TASK DATA:
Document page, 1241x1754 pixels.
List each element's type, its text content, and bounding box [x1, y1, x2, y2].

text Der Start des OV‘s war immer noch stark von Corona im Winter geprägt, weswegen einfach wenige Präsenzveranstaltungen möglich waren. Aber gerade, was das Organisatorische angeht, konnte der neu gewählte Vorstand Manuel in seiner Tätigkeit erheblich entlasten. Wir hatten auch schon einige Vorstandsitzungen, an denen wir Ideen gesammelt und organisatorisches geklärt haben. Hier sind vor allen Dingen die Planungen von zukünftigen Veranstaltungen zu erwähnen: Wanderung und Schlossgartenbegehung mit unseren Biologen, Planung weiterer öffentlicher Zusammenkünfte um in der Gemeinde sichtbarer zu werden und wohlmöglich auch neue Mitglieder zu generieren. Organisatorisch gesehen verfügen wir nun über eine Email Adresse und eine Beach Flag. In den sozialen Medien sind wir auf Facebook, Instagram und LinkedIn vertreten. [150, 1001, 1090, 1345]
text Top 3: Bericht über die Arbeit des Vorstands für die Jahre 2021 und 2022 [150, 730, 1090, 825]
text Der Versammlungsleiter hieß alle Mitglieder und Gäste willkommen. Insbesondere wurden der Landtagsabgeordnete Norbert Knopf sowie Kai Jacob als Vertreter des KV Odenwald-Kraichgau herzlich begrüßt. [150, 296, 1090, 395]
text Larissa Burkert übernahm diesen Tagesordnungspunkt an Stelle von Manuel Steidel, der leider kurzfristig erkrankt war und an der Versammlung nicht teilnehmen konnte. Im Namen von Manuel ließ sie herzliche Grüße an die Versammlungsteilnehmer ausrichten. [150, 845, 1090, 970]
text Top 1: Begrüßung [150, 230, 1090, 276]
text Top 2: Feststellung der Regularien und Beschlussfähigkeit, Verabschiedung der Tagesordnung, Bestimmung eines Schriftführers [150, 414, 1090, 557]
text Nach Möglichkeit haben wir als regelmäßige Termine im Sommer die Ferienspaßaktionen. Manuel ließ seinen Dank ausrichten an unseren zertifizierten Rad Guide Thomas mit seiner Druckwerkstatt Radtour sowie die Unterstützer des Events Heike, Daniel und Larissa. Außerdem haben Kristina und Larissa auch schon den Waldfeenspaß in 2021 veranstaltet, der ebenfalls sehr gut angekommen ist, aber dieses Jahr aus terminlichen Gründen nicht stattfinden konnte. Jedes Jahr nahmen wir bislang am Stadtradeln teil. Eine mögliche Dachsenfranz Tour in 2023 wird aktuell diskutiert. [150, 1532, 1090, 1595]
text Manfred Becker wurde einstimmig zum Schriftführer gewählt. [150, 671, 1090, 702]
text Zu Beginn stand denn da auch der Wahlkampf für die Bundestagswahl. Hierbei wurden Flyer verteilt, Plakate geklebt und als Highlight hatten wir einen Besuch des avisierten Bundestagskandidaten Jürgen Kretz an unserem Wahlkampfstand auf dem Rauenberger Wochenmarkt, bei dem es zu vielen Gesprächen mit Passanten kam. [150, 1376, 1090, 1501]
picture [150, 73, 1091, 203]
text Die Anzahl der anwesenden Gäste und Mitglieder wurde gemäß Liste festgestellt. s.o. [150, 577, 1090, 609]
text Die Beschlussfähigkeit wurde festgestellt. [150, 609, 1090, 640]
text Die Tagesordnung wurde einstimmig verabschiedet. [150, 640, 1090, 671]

TASK BRIEF: When every line of the listing has been checked for the string "festgestellt", give only the number of lines that contain it.

ANSWER TO THIS TASK: 2